The head of the Congressional Budget Office is now arguing -- based on arguably incomplete data -- that the health care bills presently on the table will not reign in health care costs as promised, and will instead increase federal health obligations by a quarter of a trillion dollars over the next decade.
Of the many reasons to overhaul our health insurance system, reducing cost is a decidedly cold-blooded concern. The real reason to fight for universal healthcare is to ensure 47 million uninsured Americans have access to a doctor, and won't be bankrupted if they get sick. There's human emotion, drama and heartache there that every American can relate to.

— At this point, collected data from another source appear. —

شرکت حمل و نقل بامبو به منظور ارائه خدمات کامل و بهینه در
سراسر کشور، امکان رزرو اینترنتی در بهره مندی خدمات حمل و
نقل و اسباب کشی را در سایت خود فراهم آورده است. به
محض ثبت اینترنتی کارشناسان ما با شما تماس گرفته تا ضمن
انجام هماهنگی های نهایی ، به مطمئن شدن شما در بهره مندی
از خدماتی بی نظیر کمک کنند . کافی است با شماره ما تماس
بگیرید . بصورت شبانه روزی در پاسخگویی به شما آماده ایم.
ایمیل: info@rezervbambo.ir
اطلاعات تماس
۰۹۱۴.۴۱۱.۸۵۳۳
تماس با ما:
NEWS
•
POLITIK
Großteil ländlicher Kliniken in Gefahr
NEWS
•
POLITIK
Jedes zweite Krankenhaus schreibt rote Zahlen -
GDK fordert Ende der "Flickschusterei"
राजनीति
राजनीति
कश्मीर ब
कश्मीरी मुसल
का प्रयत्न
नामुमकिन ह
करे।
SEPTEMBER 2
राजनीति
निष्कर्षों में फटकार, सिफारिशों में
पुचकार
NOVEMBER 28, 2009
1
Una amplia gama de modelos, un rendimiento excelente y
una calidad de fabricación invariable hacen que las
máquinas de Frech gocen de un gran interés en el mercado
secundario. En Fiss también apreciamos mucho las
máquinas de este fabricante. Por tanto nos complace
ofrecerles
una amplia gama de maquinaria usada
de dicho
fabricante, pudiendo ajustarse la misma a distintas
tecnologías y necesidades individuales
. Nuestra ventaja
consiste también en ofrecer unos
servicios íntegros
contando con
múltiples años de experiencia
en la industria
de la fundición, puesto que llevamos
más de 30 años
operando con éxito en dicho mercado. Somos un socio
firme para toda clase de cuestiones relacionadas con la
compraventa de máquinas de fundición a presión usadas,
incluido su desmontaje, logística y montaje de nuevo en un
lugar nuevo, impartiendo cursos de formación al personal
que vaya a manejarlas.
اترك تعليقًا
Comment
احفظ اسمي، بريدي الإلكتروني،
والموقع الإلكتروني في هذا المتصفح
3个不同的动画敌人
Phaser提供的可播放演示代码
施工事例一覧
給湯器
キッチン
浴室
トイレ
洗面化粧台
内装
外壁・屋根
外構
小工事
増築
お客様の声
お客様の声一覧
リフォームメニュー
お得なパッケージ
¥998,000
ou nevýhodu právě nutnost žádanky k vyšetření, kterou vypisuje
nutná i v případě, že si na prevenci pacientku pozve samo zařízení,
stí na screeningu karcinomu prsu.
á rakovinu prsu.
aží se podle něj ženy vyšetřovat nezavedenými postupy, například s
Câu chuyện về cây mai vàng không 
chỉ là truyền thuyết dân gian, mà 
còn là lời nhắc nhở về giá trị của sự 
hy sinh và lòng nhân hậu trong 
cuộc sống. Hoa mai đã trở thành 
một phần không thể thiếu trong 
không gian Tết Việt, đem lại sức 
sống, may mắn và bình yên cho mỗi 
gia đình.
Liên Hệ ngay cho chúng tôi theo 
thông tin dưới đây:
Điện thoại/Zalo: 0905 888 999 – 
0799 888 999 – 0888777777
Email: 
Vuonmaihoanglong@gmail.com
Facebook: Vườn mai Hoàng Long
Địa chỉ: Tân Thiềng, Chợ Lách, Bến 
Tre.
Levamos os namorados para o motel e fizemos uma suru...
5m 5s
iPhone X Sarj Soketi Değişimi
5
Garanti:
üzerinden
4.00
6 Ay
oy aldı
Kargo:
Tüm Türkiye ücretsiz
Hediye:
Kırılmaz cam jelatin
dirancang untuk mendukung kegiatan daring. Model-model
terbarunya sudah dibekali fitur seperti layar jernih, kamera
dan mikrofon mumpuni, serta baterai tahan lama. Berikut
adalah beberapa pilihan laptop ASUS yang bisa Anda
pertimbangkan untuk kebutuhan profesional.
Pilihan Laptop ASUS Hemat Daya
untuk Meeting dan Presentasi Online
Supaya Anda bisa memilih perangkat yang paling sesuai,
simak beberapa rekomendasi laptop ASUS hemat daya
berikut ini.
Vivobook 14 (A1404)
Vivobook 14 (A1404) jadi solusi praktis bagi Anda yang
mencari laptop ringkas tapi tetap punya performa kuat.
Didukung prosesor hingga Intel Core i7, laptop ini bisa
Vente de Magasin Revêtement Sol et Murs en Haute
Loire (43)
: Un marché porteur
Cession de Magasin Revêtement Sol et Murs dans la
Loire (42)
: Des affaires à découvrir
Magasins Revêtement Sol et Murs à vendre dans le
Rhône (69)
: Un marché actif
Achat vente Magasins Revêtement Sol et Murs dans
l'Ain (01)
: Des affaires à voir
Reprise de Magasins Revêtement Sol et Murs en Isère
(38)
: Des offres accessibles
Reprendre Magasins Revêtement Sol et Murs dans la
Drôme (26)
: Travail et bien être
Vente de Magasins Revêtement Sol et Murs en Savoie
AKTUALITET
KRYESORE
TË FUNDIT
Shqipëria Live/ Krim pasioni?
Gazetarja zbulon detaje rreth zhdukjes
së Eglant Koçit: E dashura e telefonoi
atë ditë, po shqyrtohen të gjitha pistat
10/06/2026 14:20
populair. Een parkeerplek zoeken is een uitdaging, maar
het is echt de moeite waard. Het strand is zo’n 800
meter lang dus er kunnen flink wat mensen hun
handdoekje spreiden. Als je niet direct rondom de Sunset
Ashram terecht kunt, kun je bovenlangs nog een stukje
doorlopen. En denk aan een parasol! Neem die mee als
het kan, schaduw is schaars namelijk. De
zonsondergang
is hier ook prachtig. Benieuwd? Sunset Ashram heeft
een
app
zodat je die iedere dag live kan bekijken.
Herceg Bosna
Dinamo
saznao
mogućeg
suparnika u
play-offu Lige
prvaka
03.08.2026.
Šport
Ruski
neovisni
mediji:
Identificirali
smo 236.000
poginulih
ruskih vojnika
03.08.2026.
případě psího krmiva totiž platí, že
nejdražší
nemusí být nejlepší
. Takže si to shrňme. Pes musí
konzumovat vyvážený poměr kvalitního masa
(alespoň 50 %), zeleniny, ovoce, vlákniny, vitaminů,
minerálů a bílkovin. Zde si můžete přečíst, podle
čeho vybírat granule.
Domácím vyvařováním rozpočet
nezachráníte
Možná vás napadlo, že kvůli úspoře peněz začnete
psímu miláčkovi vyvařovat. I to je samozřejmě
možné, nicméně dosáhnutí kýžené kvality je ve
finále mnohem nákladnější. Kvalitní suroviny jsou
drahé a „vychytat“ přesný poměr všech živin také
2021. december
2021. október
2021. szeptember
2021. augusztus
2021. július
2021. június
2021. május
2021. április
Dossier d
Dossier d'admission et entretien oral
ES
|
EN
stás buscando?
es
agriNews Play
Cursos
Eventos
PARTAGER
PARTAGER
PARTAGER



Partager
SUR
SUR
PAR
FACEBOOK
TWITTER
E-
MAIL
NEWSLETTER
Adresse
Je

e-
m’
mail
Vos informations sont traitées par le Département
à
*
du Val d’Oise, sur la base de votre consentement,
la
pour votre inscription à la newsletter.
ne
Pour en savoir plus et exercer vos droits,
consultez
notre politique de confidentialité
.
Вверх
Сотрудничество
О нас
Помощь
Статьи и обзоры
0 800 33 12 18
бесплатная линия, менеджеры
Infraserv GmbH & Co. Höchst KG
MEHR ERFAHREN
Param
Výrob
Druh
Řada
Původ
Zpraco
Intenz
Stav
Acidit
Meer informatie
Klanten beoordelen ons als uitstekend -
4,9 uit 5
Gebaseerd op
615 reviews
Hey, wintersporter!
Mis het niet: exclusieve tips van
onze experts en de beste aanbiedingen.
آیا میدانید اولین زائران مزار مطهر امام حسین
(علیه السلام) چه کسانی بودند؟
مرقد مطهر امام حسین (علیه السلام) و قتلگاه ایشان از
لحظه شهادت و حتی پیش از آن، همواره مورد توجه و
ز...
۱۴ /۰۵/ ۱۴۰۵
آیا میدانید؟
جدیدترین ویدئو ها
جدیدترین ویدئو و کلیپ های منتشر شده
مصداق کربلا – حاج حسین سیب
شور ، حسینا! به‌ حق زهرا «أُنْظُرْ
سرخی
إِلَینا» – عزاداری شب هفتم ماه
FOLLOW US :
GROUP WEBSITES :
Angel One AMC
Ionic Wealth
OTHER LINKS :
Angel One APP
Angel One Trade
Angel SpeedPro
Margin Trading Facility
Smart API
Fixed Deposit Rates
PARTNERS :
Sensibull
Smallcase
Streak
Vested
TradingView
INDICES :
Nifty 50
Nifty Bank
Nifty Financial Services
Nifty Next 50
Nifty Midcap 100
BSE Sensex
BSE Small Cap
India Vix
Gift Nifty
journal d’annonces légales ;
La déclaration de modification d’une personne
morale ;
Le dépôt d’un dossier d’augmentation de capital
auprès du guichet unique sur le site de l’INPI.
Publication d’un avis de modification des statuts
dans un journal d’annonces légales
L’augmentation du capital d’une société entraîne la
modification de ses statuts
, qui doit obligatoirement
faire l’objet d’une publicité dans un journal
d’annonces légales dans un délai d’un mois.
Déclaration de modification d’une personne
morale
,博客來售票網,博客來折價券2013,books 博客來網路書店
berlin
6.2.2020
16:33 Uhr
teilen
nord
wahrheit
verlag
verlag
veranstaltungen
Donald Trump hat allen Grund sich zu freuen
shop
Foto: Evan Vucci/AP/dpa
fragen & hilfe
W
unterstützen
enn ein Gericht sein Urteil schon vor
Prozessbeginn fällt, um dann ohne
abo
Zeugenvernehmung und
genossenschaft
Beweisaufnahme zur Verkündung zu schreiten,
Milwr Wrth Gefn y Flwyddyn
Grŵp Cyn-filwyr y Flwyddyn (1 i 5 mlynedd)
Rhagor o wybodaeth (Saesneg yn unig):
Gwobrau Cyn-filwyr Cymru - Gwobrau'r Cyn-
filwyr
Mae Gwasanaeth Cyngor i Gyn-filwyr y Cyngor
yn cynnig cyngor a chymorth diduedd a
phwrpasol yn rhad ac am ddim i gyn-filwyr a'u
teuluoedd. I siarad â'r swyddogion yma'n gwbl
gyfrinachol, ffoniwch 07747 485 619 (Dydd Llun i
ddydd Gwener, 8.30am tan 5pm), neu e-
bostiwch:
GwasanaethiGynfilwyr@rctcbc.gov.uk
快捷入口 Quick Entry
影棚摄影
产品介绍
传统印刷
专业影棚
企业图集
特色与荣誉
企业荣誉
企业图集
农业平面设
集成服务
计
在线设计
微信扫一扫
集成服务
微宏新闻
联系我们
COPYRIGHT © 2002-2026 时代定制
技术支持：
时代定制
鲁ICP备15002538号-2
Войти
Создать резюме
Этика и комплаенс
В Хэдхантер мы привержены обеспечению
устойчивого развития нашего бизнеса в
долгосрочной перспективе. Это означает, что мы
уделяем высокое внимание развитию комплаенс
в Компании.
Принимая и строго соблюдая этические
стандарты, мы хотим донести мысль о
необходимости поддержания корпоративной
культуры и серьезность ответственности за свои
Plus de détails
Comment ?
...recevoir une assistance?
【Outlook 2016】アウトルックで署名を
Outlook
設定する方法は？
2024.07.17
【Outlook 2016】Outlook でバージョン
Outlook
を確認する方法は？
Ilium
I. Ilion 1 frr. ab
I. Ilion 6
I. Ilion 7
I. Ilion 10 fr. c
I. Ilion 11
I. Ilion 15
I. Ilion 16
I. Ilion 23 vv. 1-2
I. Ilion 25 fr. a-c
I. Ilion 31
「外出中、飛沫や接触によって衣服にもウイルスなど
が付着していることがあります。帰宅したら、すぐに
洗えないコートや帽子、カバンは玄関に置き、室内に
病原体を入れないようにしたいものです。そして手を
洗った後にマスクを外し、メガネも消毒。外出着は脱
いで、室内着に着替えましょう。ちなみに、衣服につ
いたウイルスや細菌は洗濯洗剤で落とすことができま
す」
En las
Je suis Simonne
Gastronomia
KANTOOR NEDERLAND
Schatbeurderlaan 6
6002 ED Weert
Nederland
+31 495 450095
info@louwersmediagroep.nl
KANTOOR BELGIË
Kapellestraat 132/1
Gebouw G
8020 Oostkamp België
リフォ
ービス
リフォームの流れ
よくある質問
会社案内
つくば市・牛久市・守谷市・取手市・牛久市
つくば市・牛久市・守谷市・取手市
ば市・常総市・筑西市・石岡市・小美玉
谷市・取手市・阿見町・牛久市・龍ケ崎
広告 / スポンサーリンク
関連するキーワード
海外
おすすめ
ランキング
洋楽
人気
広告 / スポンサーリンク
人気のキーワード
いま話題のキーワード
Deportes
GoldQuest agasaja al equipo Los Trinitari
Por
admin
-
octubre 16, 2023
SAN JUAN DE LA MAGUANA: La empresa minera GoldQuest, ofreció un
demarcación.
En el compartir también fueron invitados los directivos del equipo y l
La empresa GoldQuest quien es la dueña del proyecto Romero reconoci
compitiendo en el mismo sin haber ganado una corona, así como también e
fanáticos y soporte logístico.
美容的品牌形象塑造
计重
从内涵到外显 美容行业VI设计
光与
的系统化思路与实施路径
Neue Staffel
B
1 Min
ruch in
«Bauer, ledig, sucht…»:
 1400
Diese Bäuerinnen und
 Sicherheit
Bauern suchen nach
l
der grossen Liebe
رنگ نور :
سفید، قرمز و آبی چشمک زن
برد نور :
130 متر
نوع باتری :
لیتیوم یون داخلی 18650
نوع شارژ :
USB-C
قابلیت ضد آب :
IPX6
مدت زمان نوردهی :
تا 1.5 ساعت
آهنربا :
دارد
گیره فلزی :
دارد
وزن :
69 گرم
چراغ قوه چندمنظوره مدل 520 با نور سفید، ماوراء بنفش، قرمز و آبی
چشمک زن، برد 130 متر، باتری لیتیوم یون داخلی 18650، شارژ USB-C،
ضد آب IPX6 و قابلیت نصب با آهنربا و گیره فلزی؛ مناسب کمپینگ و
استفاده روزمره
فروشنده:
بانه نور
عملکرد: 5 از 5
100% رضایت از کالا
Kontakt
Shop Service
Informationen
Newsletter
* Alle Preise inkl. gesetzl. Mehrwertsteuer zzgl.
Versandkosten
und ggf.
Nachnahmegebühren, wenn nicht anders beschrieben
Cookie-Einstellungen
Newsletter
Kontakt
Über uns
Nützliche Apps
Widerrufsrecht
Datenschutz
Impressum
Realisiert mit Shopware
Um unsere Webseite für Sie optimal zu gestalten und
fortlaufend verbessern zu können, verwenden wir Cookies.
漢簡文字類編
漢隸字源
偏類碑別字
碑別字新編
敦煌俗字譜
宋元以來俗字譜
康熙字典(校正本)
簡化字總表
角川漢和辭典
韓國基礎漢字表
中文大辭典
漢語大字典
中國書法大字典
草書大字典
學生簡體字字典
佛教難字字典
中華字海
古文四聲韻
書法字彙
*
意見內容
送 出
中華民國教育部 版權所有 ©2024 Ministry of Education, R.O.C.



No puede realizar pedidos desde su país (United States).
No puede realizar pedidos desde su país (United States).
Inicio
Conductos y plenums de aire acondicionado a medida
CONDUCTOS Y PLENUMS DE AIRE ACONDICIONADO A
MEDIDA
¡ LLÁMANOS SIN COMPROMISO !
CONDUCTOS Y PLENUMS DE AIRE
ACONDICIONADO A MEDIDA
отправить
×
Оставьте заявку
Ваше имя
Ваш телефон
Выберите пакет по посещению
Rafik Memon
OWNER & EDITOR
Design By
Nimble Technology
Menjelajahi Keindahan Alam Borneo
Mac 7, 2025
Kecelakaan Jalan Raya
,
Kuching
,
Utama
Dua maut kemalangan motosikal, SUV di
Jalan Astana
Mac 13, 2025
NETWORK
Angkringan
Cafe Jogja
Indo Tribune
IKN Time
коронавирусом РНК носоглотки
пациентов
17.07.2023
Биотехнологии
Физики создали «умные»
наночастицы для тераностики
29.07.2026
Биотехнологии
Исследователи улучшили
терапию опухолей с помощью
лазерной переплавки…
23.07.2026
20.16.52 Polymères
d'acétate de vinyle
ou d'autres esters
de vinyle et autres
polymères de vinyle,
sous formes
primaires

But president Obama and his team have insisted on framing health care reform not as an end unto itself -- doing the right thing by millions of our countrymen -- but as a salve for our longterm economic and deficit woes. It's a secondary and perhaps even tertiary concern. And now this thin rationale appears to have shaky foundation.
I caught some of David Gregory's Meet the Press interview with HHS Secretary Kathleen Sebelius. It was devastating:
MR. GREGORY: But wait, but this is a huge blow, it seems like, on the face of it. If the priority is lowering costs, you've got the person who's in charge with a nonpartisan way of looking at these saying it's not going to contain costs. That was goal number one. It doesn't appear to be getting achieved through this.
SEC'Y SEBELIUS: Well, I think, I think, first of all, it's clear that this will bring costs down to a degree. It won't do enough over time, and I think we'll incorporate that....
MR. GREGORY: ... But you want to spend a trillion dollars to bring costs down, and that the CBO is saying you won't bring costs down. And all you're saying in response to that is, "Well, no, they actually will"? I don't understand the disconnect here.
Six months into his presidency, with the self-imposed timeline for reform busted, Obama and his team are now being forced to buttress the wrong argument -- on "fiscal-discipline" terrain that Republicans (all recent hypocrisy aside) are more than comfortable defending.
And they've go no one to blame but themselves.